Wilson explained that an average of more than 2.5 million gallons of raw sewage enters the plant each day during dry weather, enough to fill a one-acre pool 11 feet deep. That flow varies during the day and can increase almost tenfold in wintertime. The treated water, or “effluent,” is discharged into Schell Slough on San Pablo Bay between Nov. 1 and April 30, and is used for irrigating Carneros hayfields and vineyards during the rest of the year.
But that’s after the sewage, or “influent,” passes through three different treatment processes – physical, biological and chemical. The first of these, called the headworks, begins at the infamous “ugly bars.”
“The bar screens take out the big chunks and rocks and solids … the rags, and money, and toys,” Wilson said with a seen-it-all twinkle in his eye. “Twenty-dollar bills come through all the time.”

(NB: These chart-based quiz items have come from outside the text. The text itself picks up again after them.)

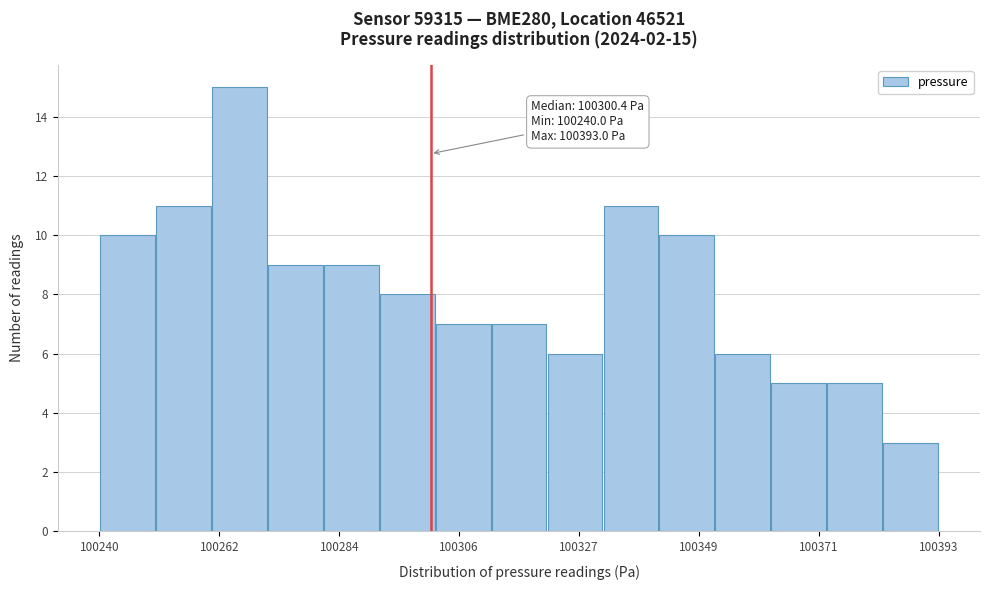

Around what value on the x-axis is the tallest bar? Give the approximate position of its centre, as read against the axis.

100265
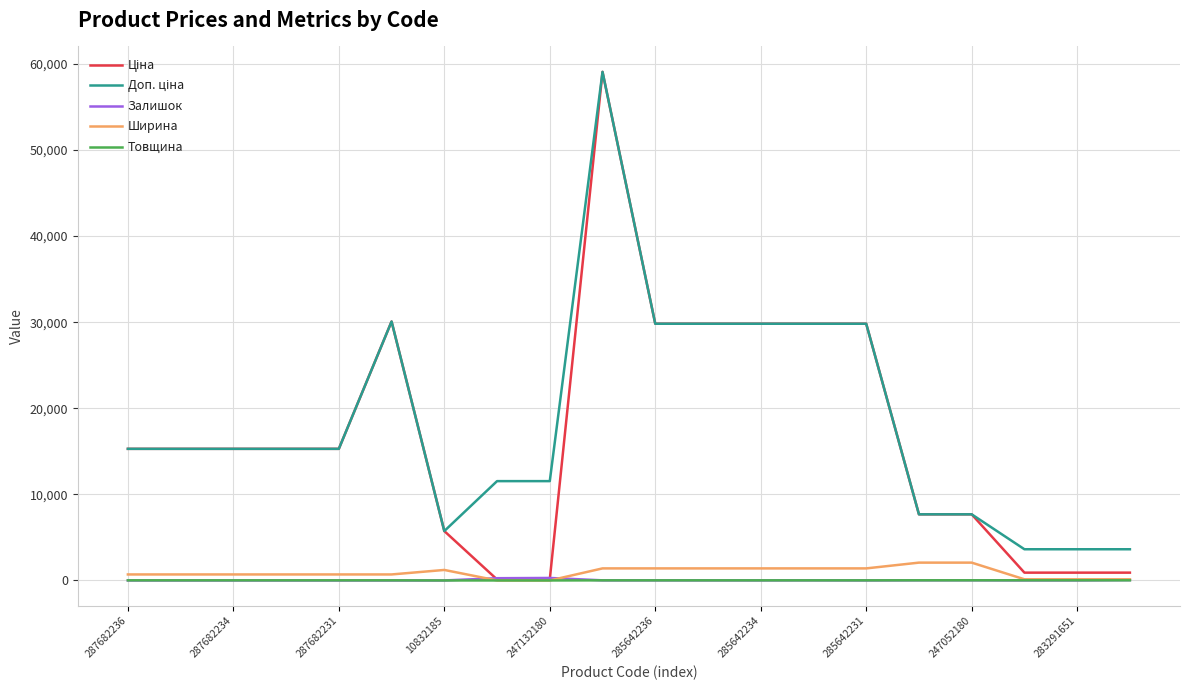

How many lines are shown in the chart?

5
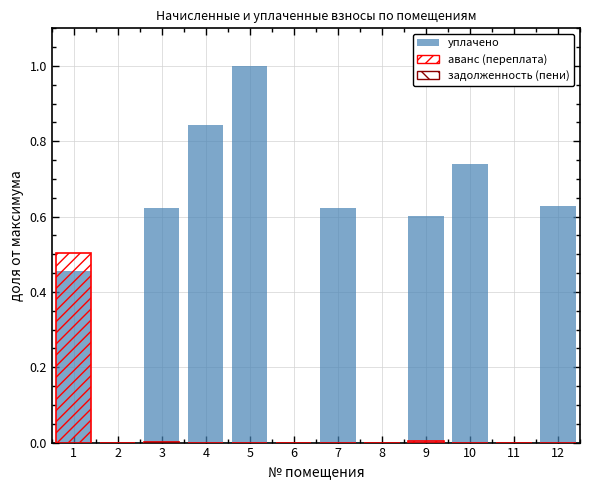

List the labels in order of аванс (переплата) value, largest first.

1, 9, 3, 2, 4, 5, 6, 7, 8, 10, 11, 12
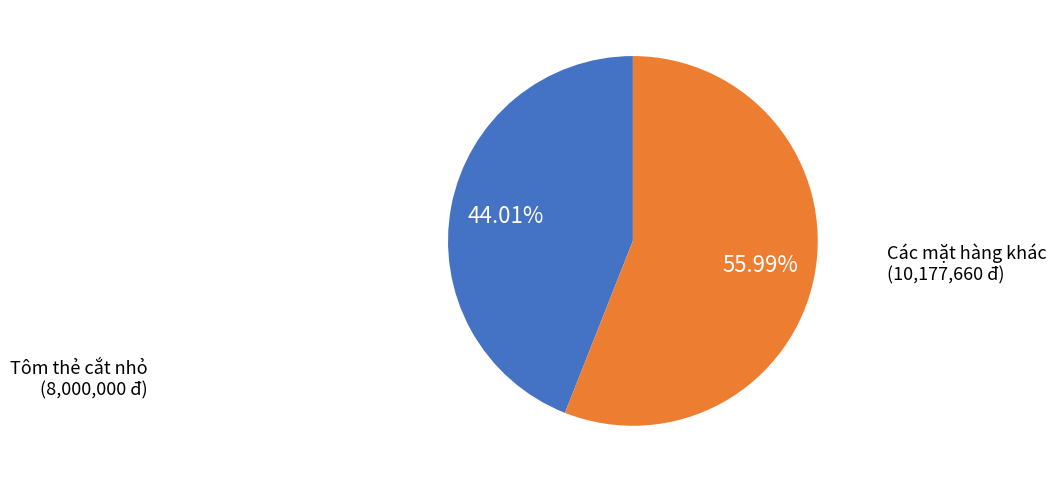

How many segments does this pie chart have?

2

Whatever gets filtered out is then mechanically washed and dried, loaded via conveyor into a large trash bin, and eventually hauled to the dump. Meanwhile, the influent passes along a “wetwell” (a narrow concrete ditch running alongside the headworks) and through one of five chest-thick pipes snaking through a 40-foot by 40-foot concrete cube. Two other pipes convey their contents slightly uphill to the circular “grit chamber” where they slowly swirl into a thick slurry, which is eventually dried and sent to the landfill. Although the liquid is still brown and acrid, Wilson said it’s “over 99 percent pure water.”
“You try to settle out and remove any particles that are the density of an eggshell or heavier … so that we’re primarily sending water and dissolved solids to the aeration basins,” Wilson said.

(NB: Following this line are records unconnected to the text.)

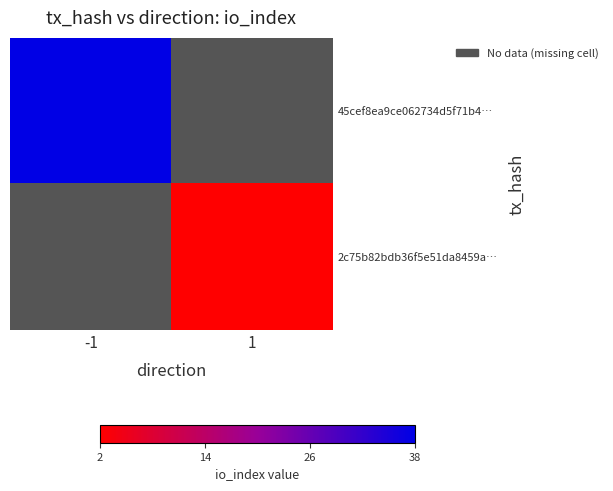

Which label corresponds to the largest value in the chart?

-1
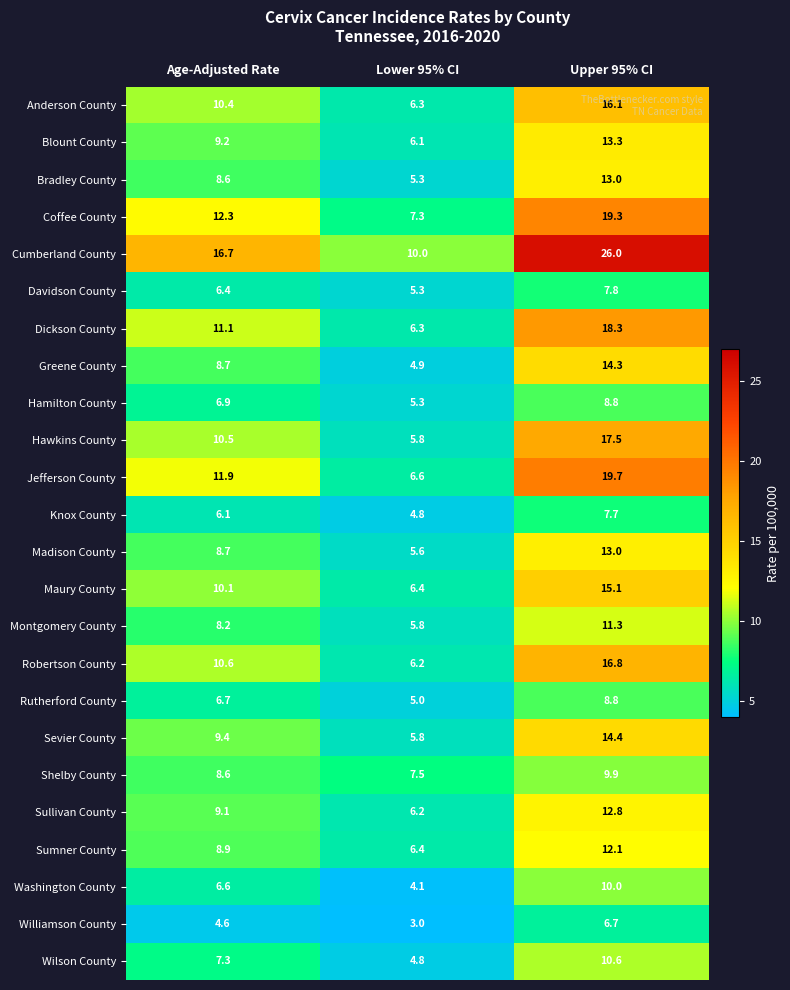

Rank the categories by Cumberland County value from highest to lowest.

Upper 95% CI, Age-Adjusted Rate, Lower 95% CI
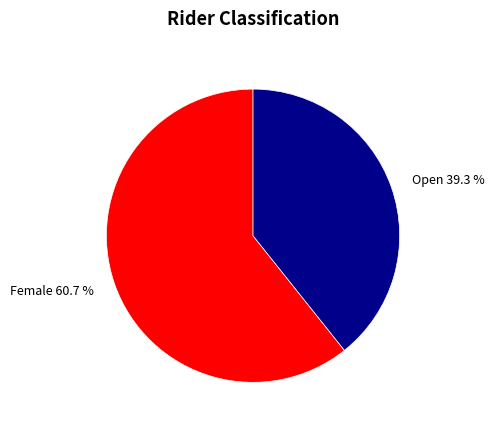

How many segments does this pie chart have?

2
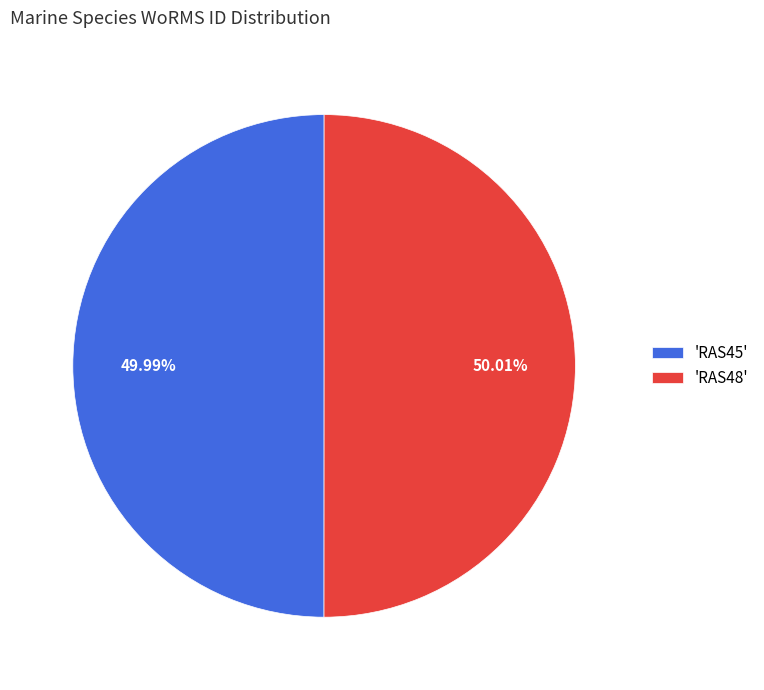

Is the sum of 'RAS45' and 'RAS48' greater than half?

Yes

The aeration basins are the biological part of the processing routine. Sprawling pits, each about as large as a good-sized house lot, swirl with a foamy brown mixture of water, sewage and bacteria. Hot-to-the-touch pipes pump compressed air into the mass, feeding the muck-eating bugs that are the backbone of most modern water treatment plants.
“You’ve got to keep it circulating, you’ve got to give it oxygen, because they’re working,” Wilson said. “Otherwise, this would be a stinky mess.”
After the bacteria has done its work, the flow next bubbles up through the middle of the plant’s two clarifiers – open-top circular tanks 140 feet in diameter, in which the bacteria mass settles to the bottom (eventually to be pumped back to its roiling home) and floating grease is removed by automatic skimmers.
The next piece of the processing puzzle sends the flow through a dozen white octagonal filters. Chlorine gas is pumped in to disinfect the water, which then comes to rest in rectangular contact chambers that look and smell like a series of long, narrow swimming pools, some of which overflow into each other.
“On a sunny day [you] can flip a quarter in there and you can tell whether it’s heads or tails,” Wilson said.
At this point, the water has been thoroughly tested for clarity, coliform bacteria, and even excess chlorine (which is removed before discharge by a sulfur dioxide solution) and is ready to be released back into the wild. Wilson said the modern process is a far cry from a century ago, when epidemics forced communities to take a long hard look at their sewage.
“Probably, wastewater treatment plant operators have done more to cut down disease than anyone,” he said, “just by treating the sewage instead of having it go into streams and lakes.”